#### Task requirements
Skipping all images, output the listing word for word.

#### Dataset extract
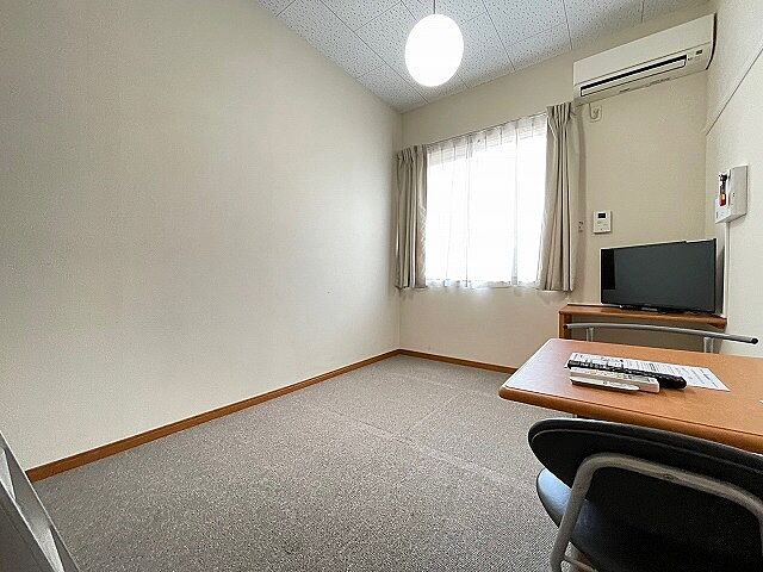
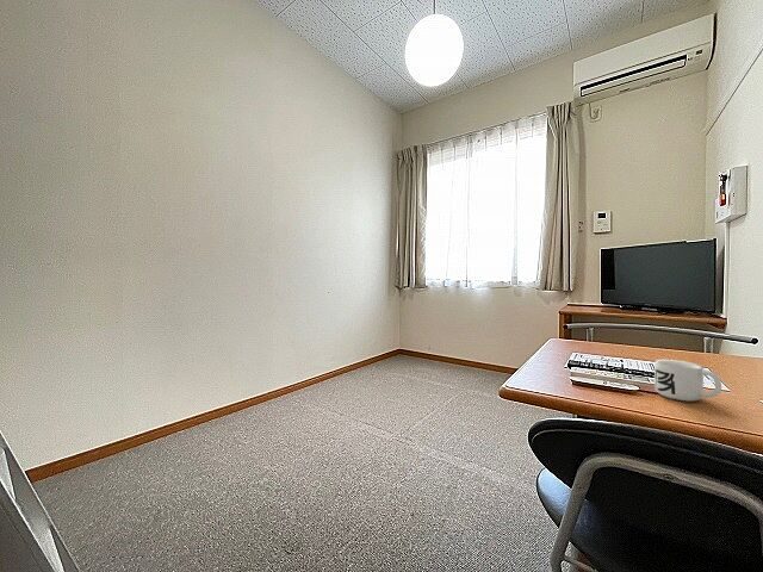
+ mug [653,359,722,403]
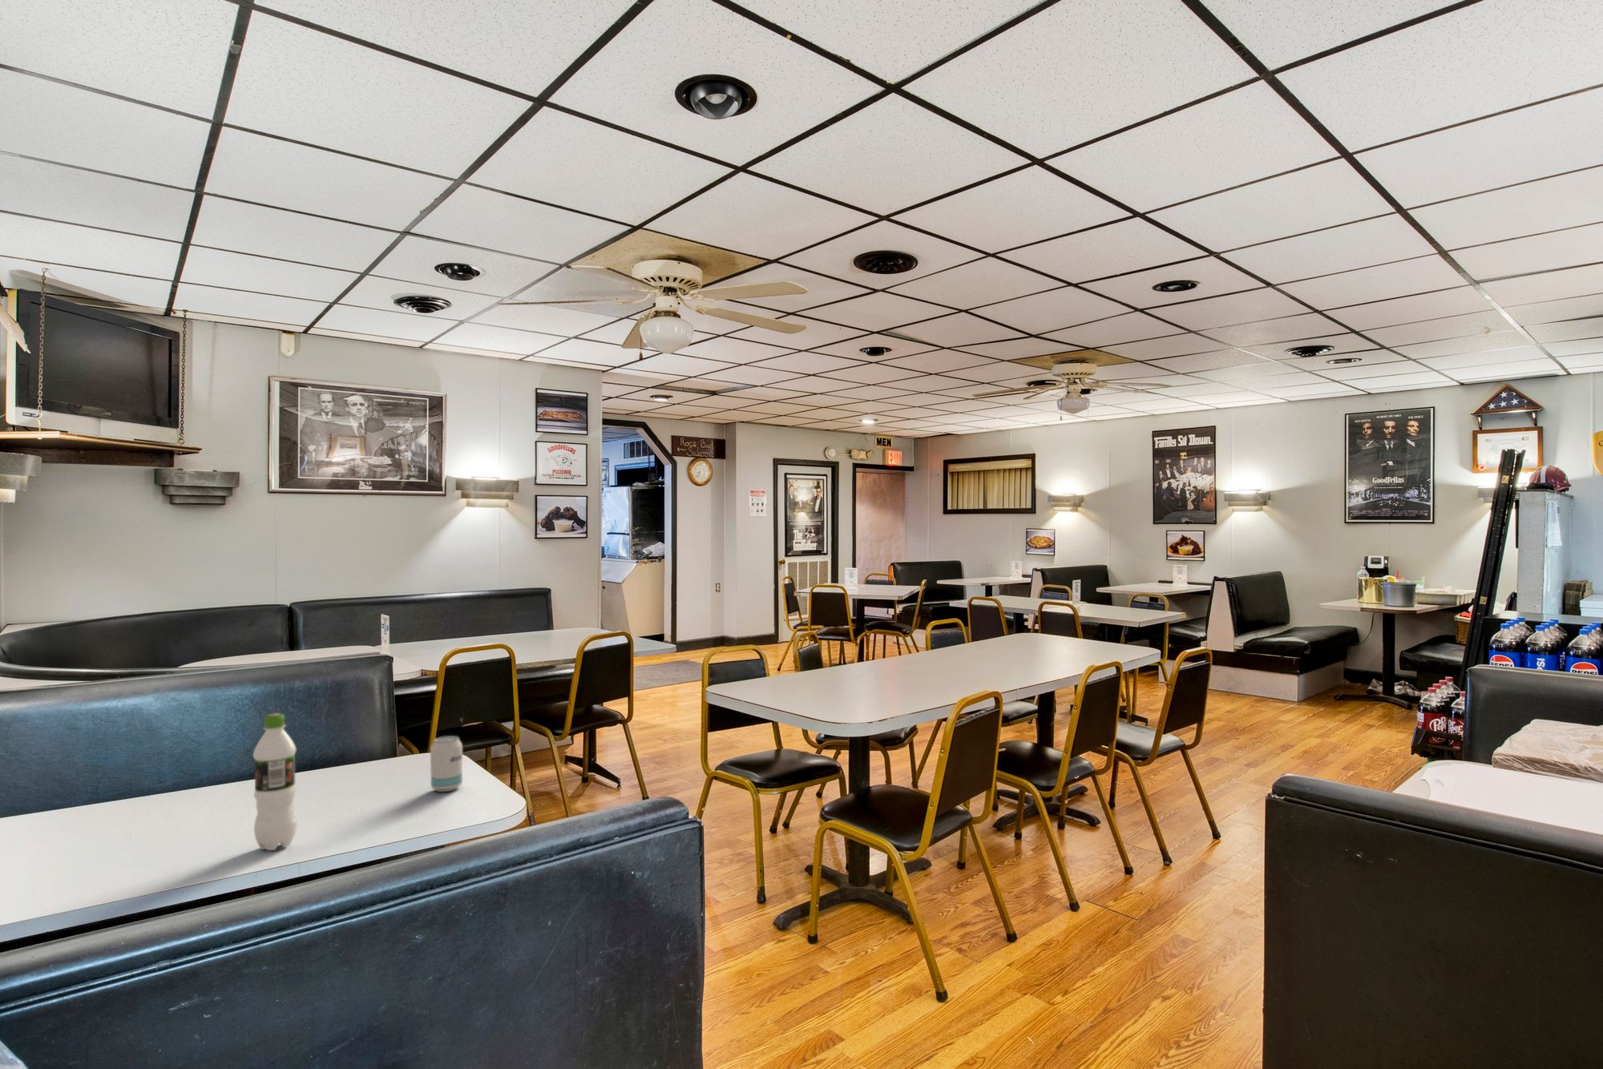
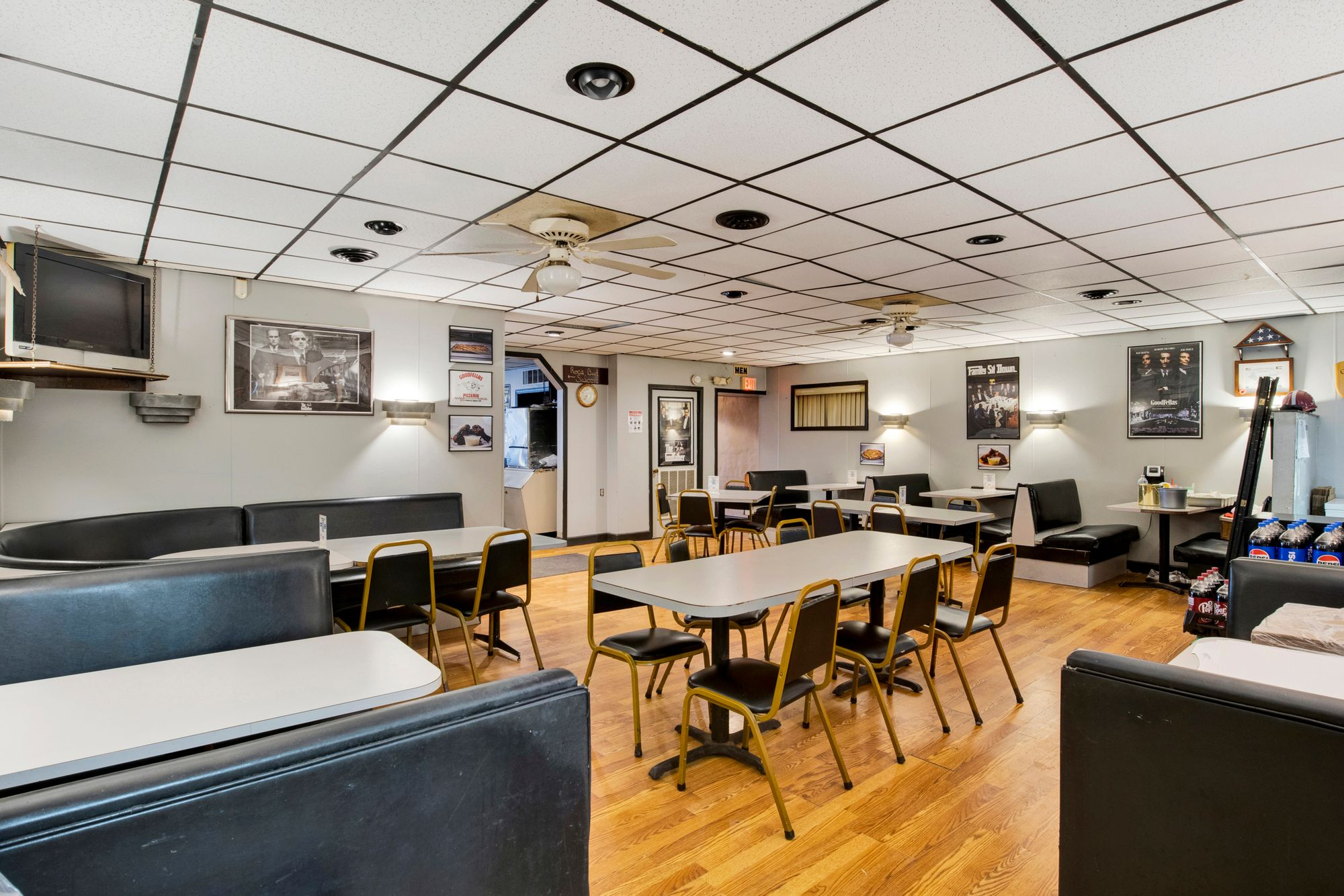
- beverage can [429,735,463,792]
- pop [253,712,298,851]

#### Written answer
+ mug [653,359,722,403]
- beverage can [429,735,463,792]
- pop [253,712,298,851]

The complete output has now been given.